An opera company has accused Arts Council Wales (ACW) of maladministration alleging it was unfairly denied funding.
Mid Wales Opera (MWO) appealed the original decision by ACW that saw it lose all its £107,000 annual funding, claiming that the appraisal “fundamentally misunderstands and misrepresents the question of how we pay artists”.
An independent assessor agreed with the company that there had been some errors in the appraisal, but it did not find the mistake sufficient to justify advancing the appeal to a panel hearing.
Following the rejection of its appeal, MWO lodged a complaint to the National Ombudsman for Wales, calling the appraisal process “manifestly inaccurate and inadequate” and “ignorant” of standard practice for opera companies.
However, the Ombudsman has ruled that the complaint falls outside its remit.
MWO had been seeking increased annual funding of £310,000. Chair of MWO Gareth Williams said although financing is in place for its upcoming season, once its ACW funding ceases, it will "probably prove impossible to continue our work”, though the company hopes to be able to draw on reserves to fund a final tour next autumn.
The funding decision comes amid a challenging funding climate for opera in Wales after ACW’s latest financing round saw an overall increase in grants across the arts, while opera experienced a £607,000 drop.
Welsh National Opera received the largest single funding allocation of ACW funding at £4.1m a year, but the company said this still represented a 10% cut against its application for standstill funding.
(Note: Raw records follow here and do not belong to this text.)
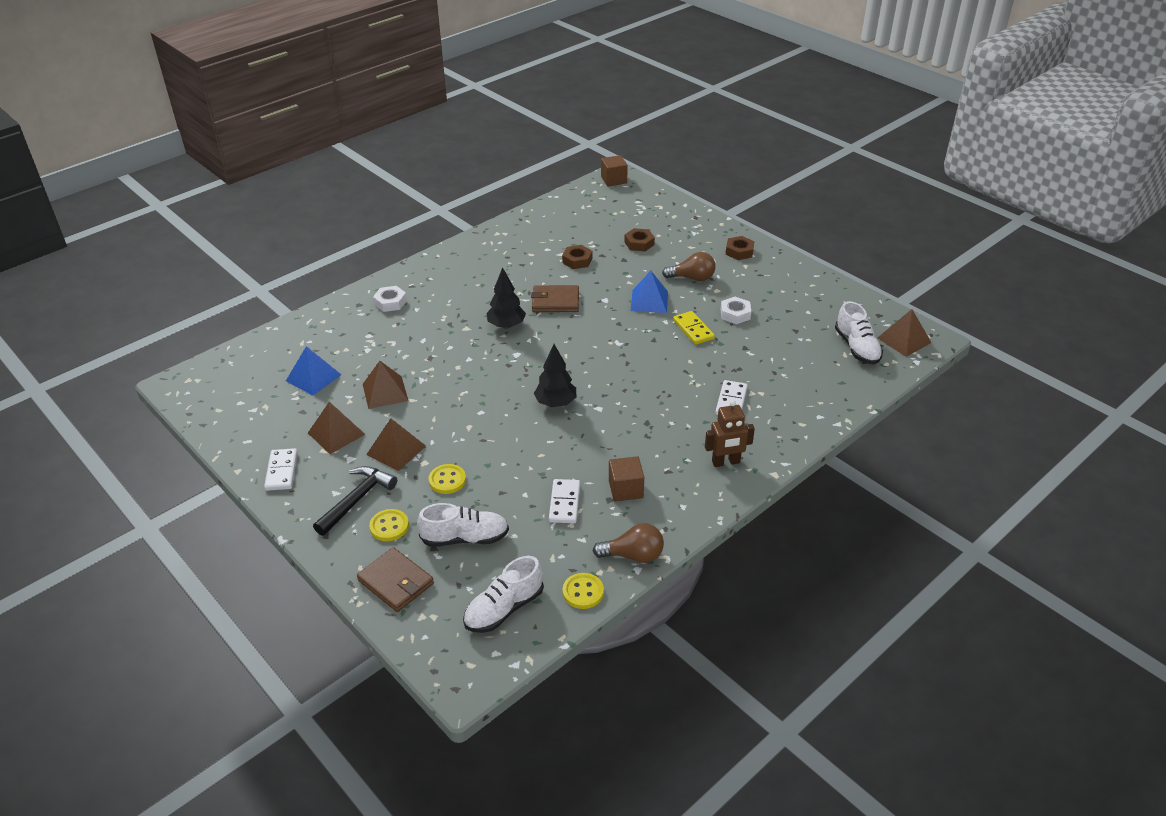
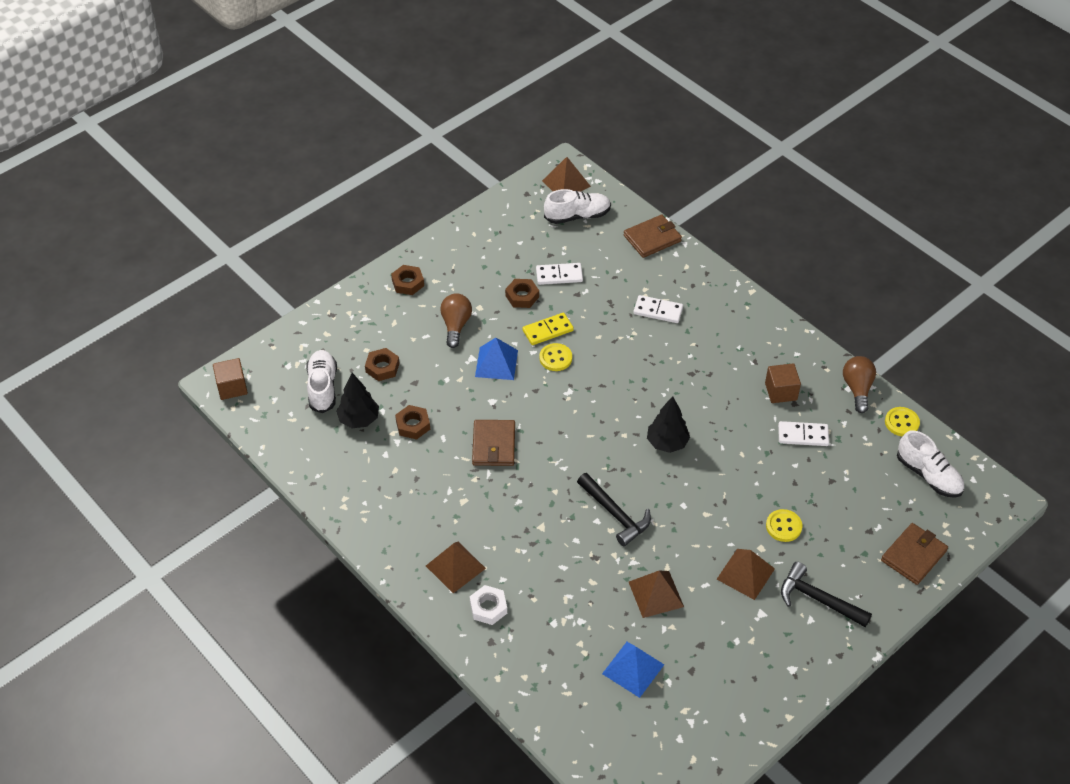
camera: 90 degrees left, 10 degrees up
white domino [264,448,298,491] -> white domino moved to [536,263,583,285]
brown pyramid [308,402,366,454] -> brown pyramid moved to [426,542,486,593]
yellow button [369,509,409,541] -> yellow button moved to [539,343,572,371]
white shoe [417,503,509,547] -> white shoe moved to [306,350,337,413]
black tree [487,267,526,329] -> black tree moved to [336,373,379,428]
brown robot [705,400,755,467] -> none
white nut [721,297,751,324] -> brown nut [505,279,539,308]
none -> black hammer [577,473,651,547]
none -> brown wallet [623,215,682,258]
This followed a 35% reduction of Arts Council England funding that led to a curtailing of the company’s touring.
Mid Wales Opera’s complaint against ACW’s decision centres around a statement in its appraisal that inaccurately said the company doesn't pay standard industry rates.
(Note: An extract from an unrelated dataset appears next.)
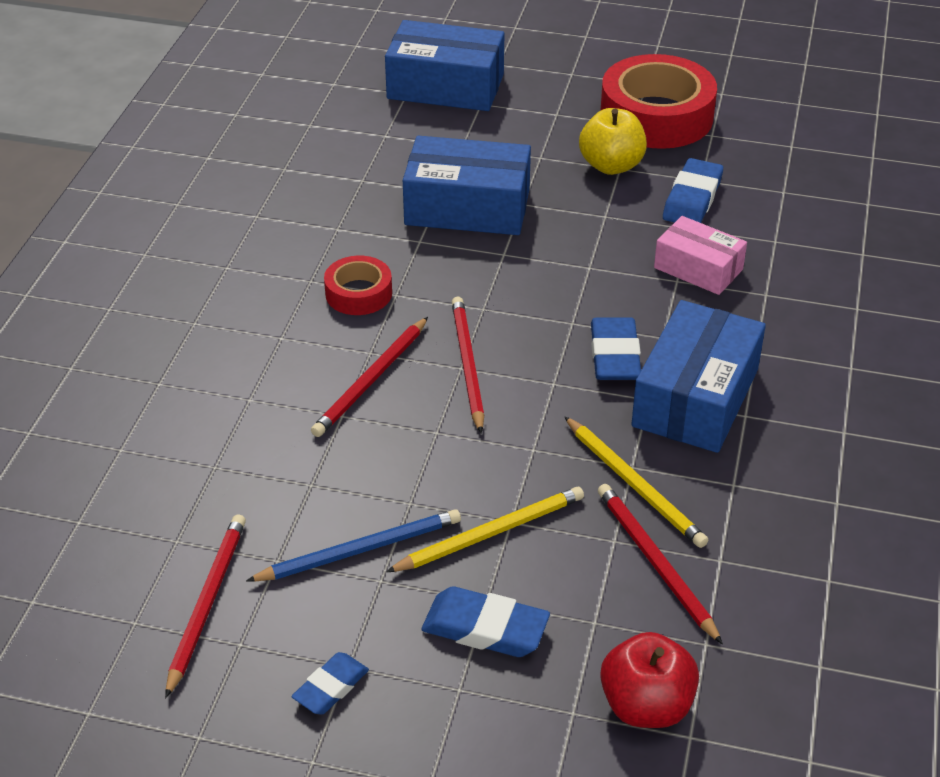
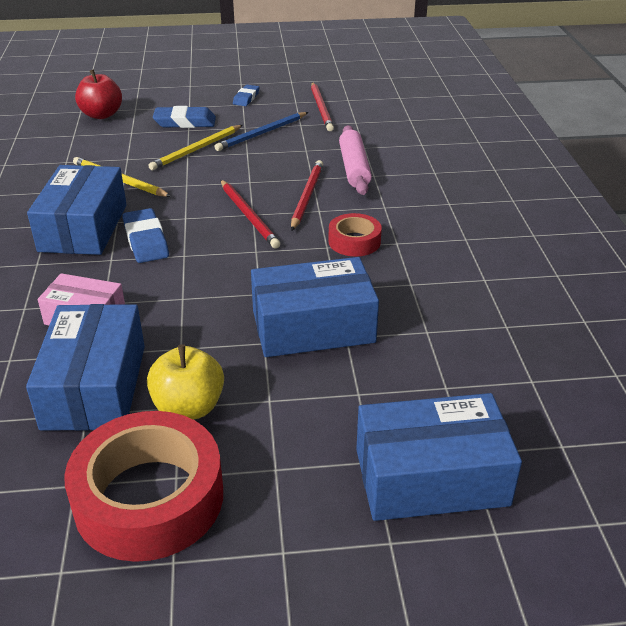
camera: 160 degrees right, 5 degrees down
red pencil [598,484,723,644] -> none
blue eraser [663,158,723,223] -> blue box [26,304,145,431]
none -> pink rolling pin [339,125,372,195]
Williams, called the statement “a travesty”, saying that it misinterpreted the company's concerns that it would be “at severe risk of being unable to match standard industry rates” in the future without the uplift in support it had applied for.
MWO, which seeks to cast half of its performers from artists under 30, said it was “committed to paying all our performers at industry standard rates and to ensuring fair pay and conditions for all our freelance staff”.
In its letter to the Ombudsman, MWO said that the decision not to proceed with the appeal in light of ACW's mistake on payment of singers was “manifestly unjust and incompatible with the gravity of the misrepresentation in the appraisal process.”
Additionally, MWO disputed ACW’s assessment of its projected audience figures over three years and whether the number of performances it staged annually was “relatively low” when taken in the context of other opera companies.
The company also alleged that there was a pre-existing prejudice in the funding round against more conventional opera and classical music.
A spokesperson for Arts Council of Wales said difficult decisions had to be made. It said an indpendent review of the decision was undertaken and completed in line with its published process.
"The reviewer notified both parties at same time regarding their final decision on the eligibility of the appeal and the reasons for this. The reviewer undertakes this role without consultation with either the appellant or the Arts Council of Wales.
"Therefore, it would not be appropriate for us to comment on the independent reviewer’s opinion. Our published guidelines state that the decision of the independent reviewer is final and there is no further right of appeal against this decision.
"As the appeals process has not yet concluded, it would not be appropriate for Arts Council of Wales to respond to further questions regarding Mid Wales Opera’s appeal."